Work required
Edit the lines from the one containing "Which event on" down through the one containing "Is there any", replacing "in progress" with "under way" and leaving everything else unchanged. Return only those lines, without the pictures.

*** Data provided ***

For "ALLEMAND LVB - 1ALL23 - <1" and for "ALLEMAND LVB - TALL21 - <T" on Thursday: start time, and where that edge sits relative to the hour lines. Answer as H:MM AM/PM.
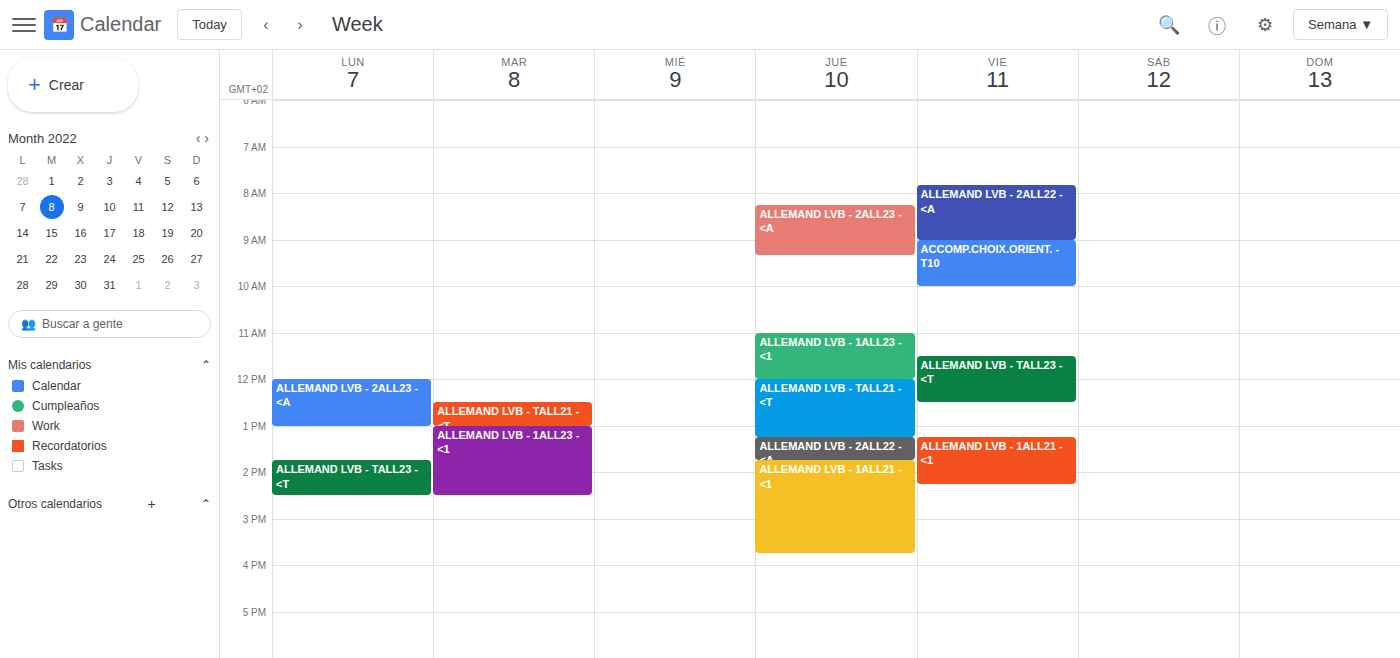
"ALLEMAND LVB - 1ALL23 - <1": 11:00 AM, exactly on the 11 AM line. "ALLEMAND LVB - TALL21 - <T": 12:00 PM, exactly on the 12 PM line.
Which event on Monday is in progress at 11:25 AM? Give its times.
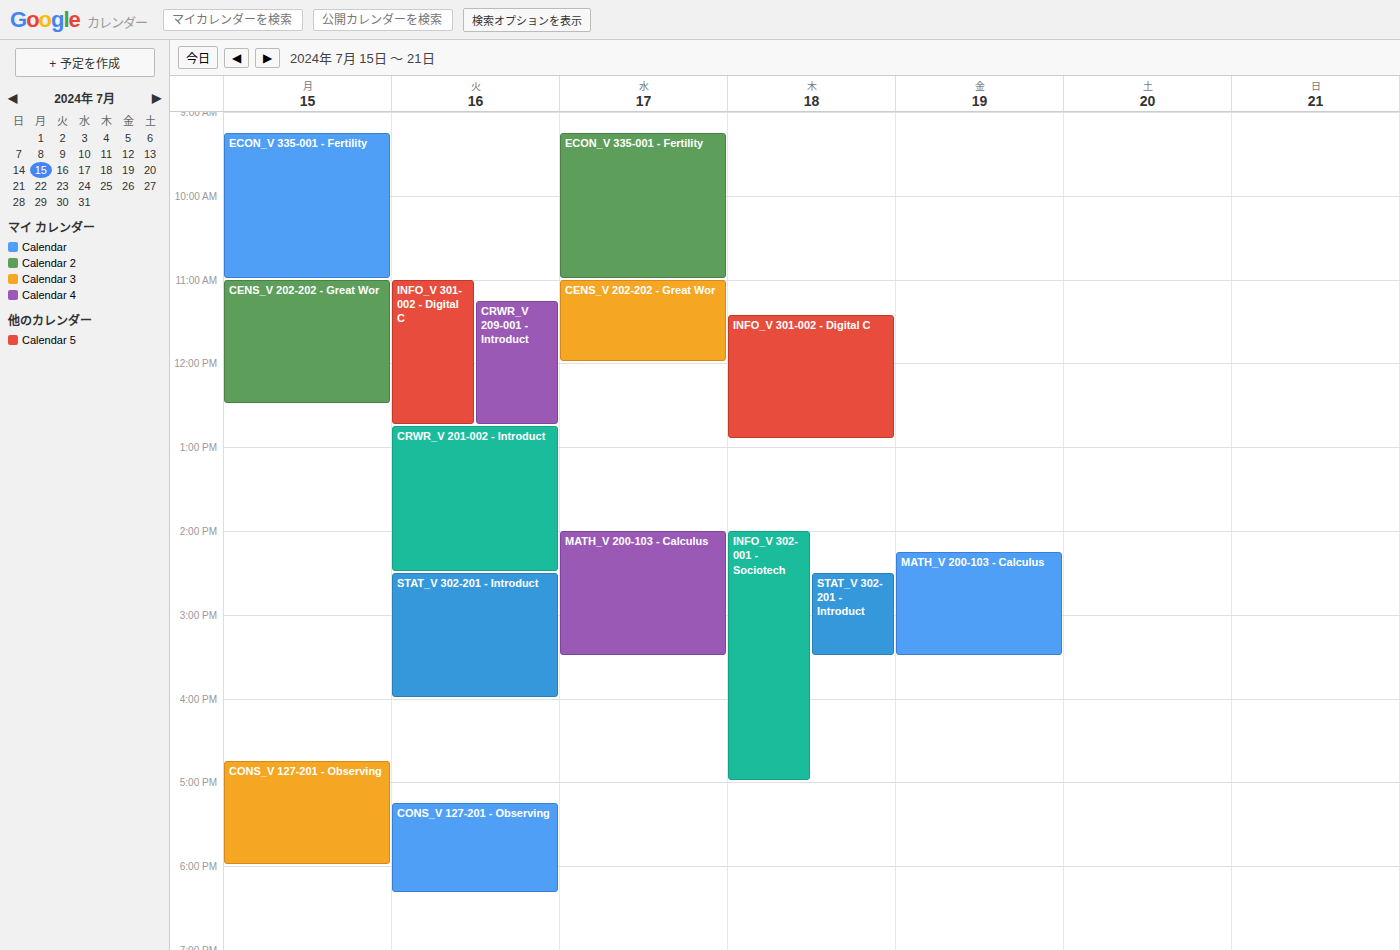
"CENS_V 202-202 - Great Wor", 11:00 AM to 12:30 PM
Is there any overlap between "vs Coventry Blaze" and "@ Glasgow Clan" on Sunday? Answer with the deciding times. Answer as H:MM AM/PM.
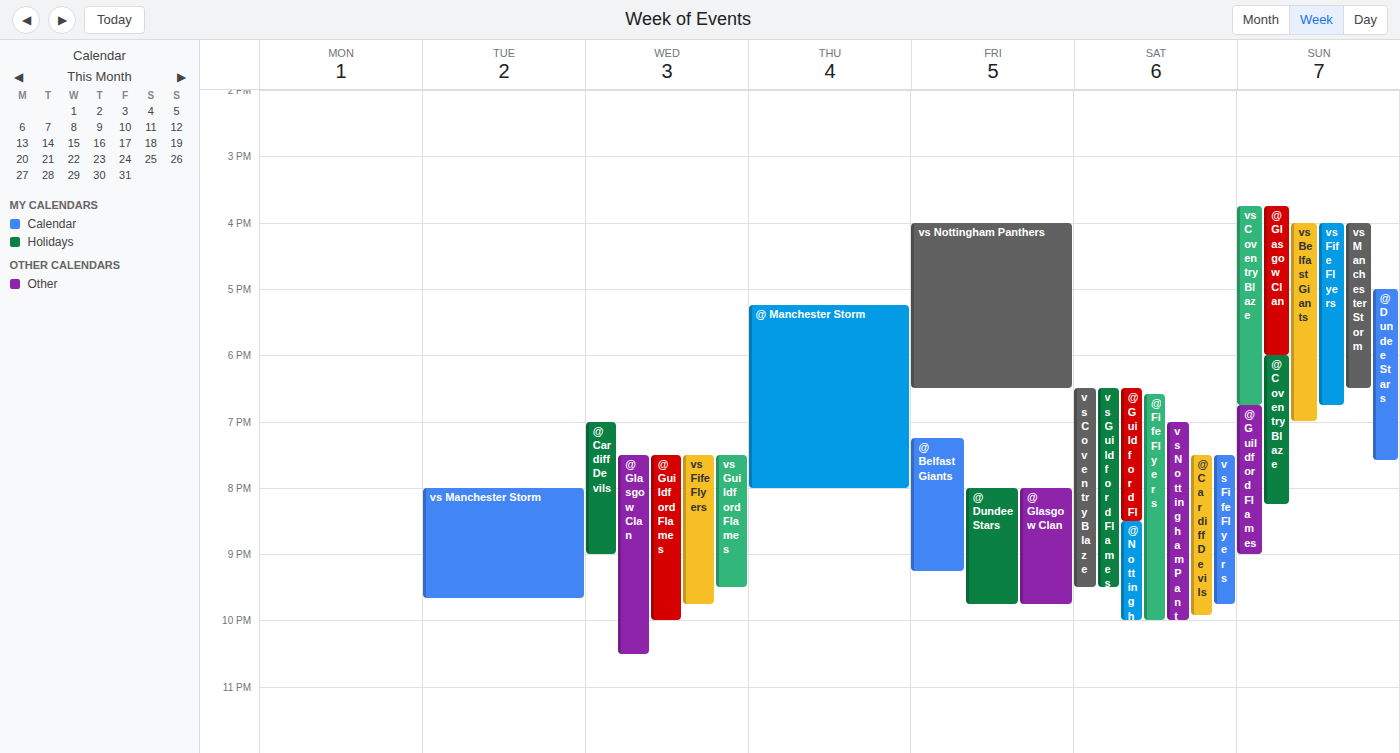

***
*** Data provided ***

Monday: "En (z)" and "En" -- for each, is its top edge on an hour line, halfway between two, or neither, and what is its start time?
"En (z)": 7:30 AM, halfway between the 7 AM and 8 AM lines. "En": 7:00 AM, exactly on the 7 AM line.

***

In response
Which event on Monday is under way at 11:25 AM? Give its times.
"CENS_V 202-202 - Great Wor", 11:00 AM to 12:30 PM
Is there any overlap between "vs Coventry Blaze" and "@ Glasgow Clan" on Sunday? Answer with the deciding times. Answer as H:MM AM/PM.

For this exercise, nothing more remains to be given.